▶ [Task to carry out]:
Where in the data does the word "anchor" appear? Find those lines and copy them.

▶ [Data for analysis]:
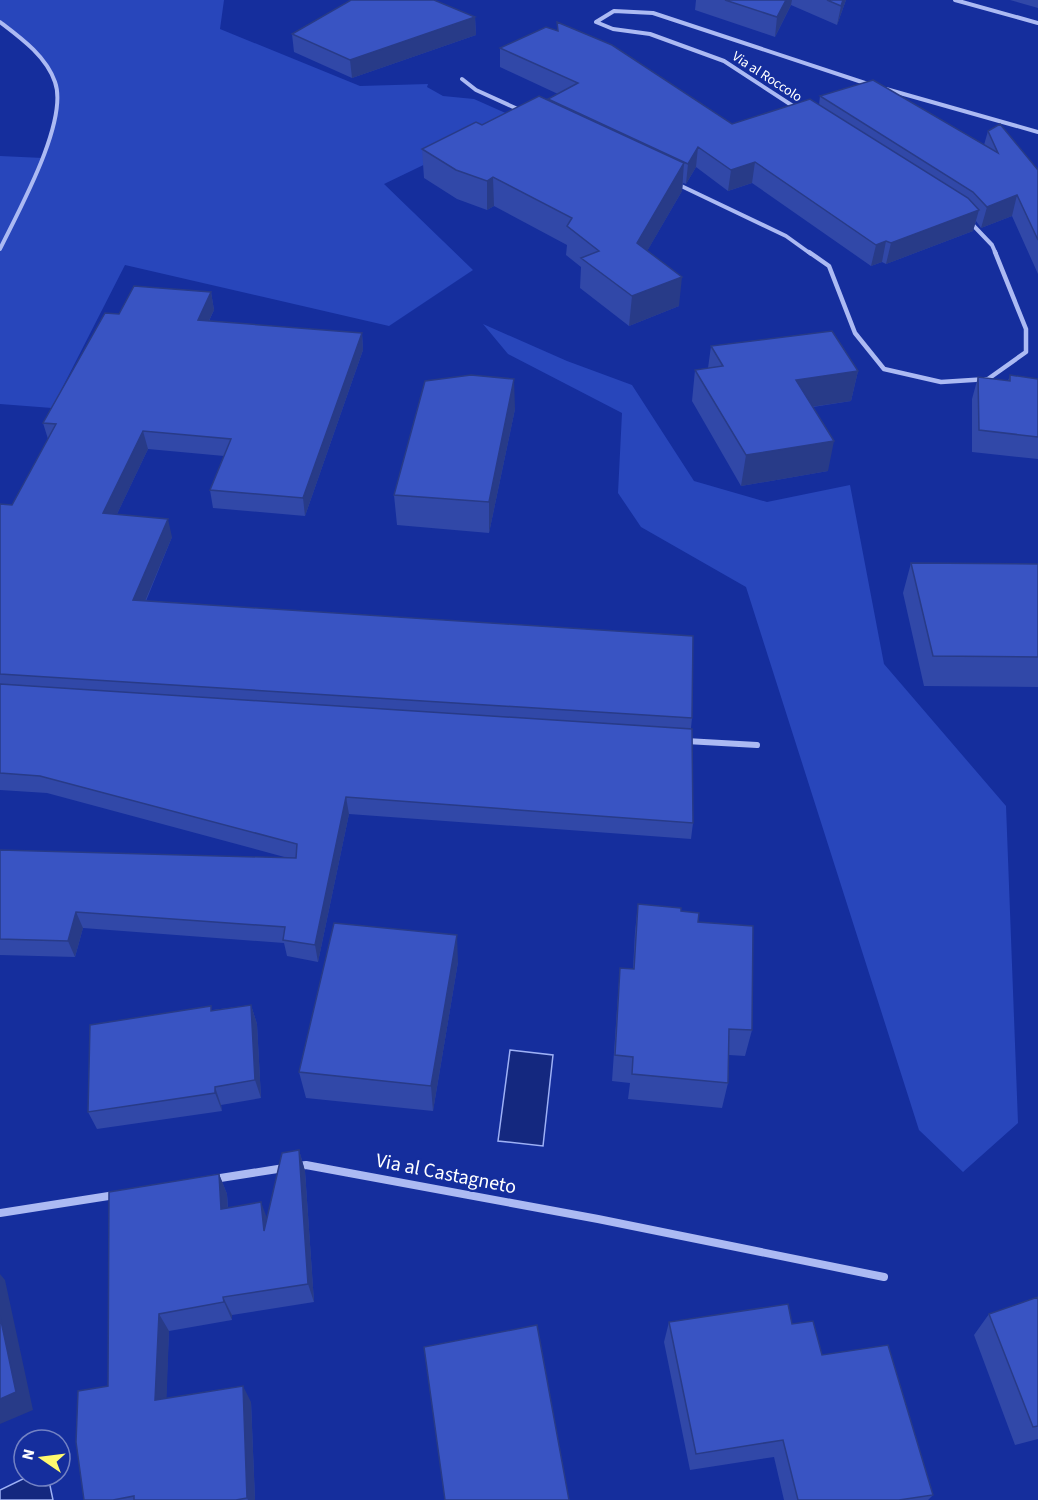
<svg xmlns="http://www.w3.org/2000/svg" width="1038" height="1500" viewBox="0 0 1038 1500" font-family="'Source Sans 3',sans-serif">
  <rect width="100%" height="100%" fill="#152e9d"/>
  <!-- green -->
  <path fill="#2846bb" d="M0,0H224L220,29L360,86L428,84L427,87L443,96L474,99L519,119L384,184L473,270L389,326L125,265L52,408L0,404V156L43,158C49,138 58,116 58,94C58,67 19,37 0,22Z
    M483,324L567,361L632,385L694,481L767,502L850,485L884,664L1006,806L1018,1123L963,1172L919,1130L746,587L641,527L618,493L622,413L508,354Z"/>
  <!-- water -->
  <path fill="#14287f" stroke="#9eb1f6" stroke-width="1.5" d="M510,1050L553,1055L543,1146L498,1141Z
    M29,1476H48L53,1500H0V1490Z"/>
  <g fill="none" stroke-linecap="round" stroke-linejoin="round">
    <!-- minor-far3 -->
    <path stroke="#acbaf3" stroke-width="4" d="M955,0L1038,23
      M0,22C21,38 46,56 55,82C69,121 18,212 0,249
      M462,79L476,90L522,111
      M886,89L1038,132
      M796,108L724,61L650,34L613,29L596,22L614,11L653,13L871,85
      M675,183L786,236L811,254
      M970,222L992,245L996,254"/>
    <!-- minor-far2 -->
    <path stroke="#acbaf3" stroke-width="4.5" d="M809,252L829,266L855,333L884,369L941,382L988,379L1026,352V329L995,252"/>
    <!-- minor-far1 -->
    <path stroke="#acbaf3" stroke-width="6" d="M686,741L757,745"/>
    <!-- minor -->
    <path stroke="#acbaf3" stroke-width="8" d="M297,1166L306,1165L598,1219L884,1277
      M214,1179L284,1168
      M0,1213L115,1195"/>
  </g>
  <!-- wall -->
  <path fill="#3148a8" d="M696,0H846L837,25L791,5L775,37L695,10Z
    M1010,0H1038V8Z
    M475,17L476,35L352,78L294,52L292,34Z
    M557,22L732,124L819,105L820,96L984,145L988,131L1038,170V274L1012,216L981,228L976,221L973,231L886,264L882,262L871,266L752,183L728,191L696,167L686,184L683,183L682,191L647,251L679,306L629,326L580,288L581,267L566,255L567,245L494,206L487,210L457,199L424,178L422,149L548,100L558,94L500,67V48L557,30Z
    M211,292L214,310L209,321L362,333L363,350L305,516L213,508L210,490L224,456L148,449L117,514L172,537L146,601L692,718L691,728L693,823L691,839L349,814L318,962L287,956L284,943L83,928L75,957L0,955V850L288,858L47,793L0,790V504L12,505L48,439L43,423L119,314Z
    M711,346L858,371L851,401L813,407L828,471L741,486L692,401L695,370L708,368Z
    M1010,375L1038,379V459L972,452V399L978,377L1008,381Z
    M515,409L489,533L397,525L394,495Z
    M911,563L1038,564V687L924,686L903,593Z
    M638,904L681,911L698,922L752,1030L745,1056L729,1055L728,1083L722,1108L628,1099L630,1083L612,1081L618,995L620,968L633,969L635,932Z
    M458,962L433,1111L306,1098L299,1072Z
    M251,1005L257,1024L261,1098L221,1105L222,1111L97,1129L88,1112L213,1010Z
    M299,1150L305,1171L314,1302L232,1315V1320L169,1331L166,1398L251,1402L255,1500H84L108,1386L219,1174L227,1194L228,1207L267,1219Z
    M1038,1297V1439L1015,1445L974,1335L989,1314Z
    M669,1322L792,1324L822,1355L933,1495L928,1500H784L774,1457L690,1470L664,1342Z"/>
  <!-- shaded-wall -->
  <path fill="#283b88" d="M786,0H792L791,5L775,37L777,17Z
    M843,0H846L837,25L841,6Z
    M475,17L476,35L352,78L350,60Z
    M698,147L696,167L686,184L688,164Z
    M755,162L752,183L728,191L731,170Z
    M684,163L682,191L635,272L637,243Z
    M493,177L494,206L487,210V181Z
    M1017,195L1012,216L981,228L987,207Z
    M979,210L973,231L886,264L891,243Z
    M886,241L882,262L871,266L876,245Z
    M682,277L679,306L629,326L632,296Z
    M211,292L214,310L201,337L198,320Z
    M362,333L363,350L305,516L303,498Z
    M858,371L851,401L790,410L796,380Z
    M514,379L515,409L489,533V502Z
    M143,431L148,449L109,531L103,513Z
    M834,441L828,471L741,486L746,455Z
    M168,519L172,537L138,618L133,600Z
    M346,797L349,814L318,962L315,945Z
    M76,912L83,928L75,957L68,941Z
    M457,935L458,962L433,1111L431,1086Z
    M251,1005L257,1024L261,1098L255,1080Z
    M215,1087L221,1105L222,1111L215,1093Z
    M299,1150L305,1171L314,1302L308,1284Z
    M219,1174L227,1194L229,1228L221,1209Z
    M261,1202L268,1221L264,1231Z
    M0,1274L5,1280L33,1410L0,1424Z
    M223,1297L232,1315V1320L224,1302Z
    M159,1314L169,1331L166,1416L155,1400Z
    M243,1386L251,1402L255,1500H248L247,1498Z"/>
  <!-- building -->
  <path fill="#3954c3" stroke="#283b88" stroke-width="1.5" d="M351,0H434L475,17L350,60L292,34Z
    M725,0H786L777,17Z
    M827,0H843L841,6Z
    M557,22L612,45L732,124L810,99L968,198L979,210L891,243L886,241L876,245L755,162L731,170L698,147L688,164L548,99L578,83L500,48L546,27L558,31Z
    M873,80L998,153L988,131L1000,124L1038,170V240L1017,195L987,207L973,192L820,96Z
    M539,96L684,163L637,243L682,277L632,296L581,258L599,251L567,226L572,218L493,177L487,181L456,170L422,149L476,122L482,125Z
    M134,286L211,292L198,320L362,333L303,498L210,490L231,439L143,431L103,513L168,519L133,600L693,636L692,718L0,674V504L12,505L56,424L43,423L105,313L119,314Z
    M832,331L858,371L796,380L834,441L746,455L695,370L723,366L711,346Z
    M471,375L514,379L489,502L394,495L425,381Z
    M1010,375L1038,379V437L979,430L978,377L1010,381Z
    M911,563L1038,564V657L933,656Z
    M0,684L692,729L693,823L346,797L315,945L283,940L285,927L76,912L68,941L0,939V850L296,858L297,844L40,776L0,773Z
    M638,904L681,908V911L699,913L698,922L753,926L752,1030L729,1029L728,1083L632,1074L633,1057L615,1055L620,968L634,969Z
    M334,923L457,935L431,1086L299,1072Z
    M251,1005L255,1080L215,1087V1093L88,1112L90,1025L211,1006V1011Z
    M299,1150L308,1284L223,1297L224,1302L159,1314L155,1400L243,1386L247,1498L236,1500H134V1496L113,1500H84L76,1442L78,1391L108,1386L109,1192L219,1174L221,1209L261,1202L264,1231L282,1153Z
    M1038,1297V1426L1033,1427L989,1314Z
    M788,1304L792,1324L813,1321L822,1355L888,1345L933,1495L899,1500H798L783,1440L696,1454L669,1322Z
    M0,1316L16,1392L0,1399Z
    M537,1325L569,1500H445L424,1347Z"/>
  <g text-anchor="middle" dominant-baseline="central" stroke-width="4.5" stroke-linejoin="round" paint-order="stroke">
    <!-- far-street labels -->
    <g font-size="14" fill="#fff" stroke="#152e9d">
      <text transform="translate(767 77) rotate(33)">Via al Roccolo</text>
    </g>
    <!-- near-street labels -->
    <g font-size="20" fill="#fff" stroke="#152e9d">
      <text transform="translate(446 1174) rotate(11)">Via al Castagneto</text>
    </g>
  </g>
  <!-- north arrow -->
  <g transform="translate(42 1458) rotate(284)"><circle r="28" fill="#152e9d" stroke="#7382c4" stroke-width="1.5"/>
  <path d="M0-4.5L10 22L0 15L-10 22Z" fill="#fff96e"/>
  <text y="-9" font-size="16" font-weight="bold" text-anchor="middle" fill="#ffffff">N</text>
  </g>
</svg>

▶ [The completed task]:
  <g text-anchor="middle" dominant-baseline="central" stroke-width="4.5" stroke-linejoin="round" paint-order="stroke">
  <text y="-9" font-size="16" font-weight="bold" text-anchor="middle" fill="#ffffff">N</text>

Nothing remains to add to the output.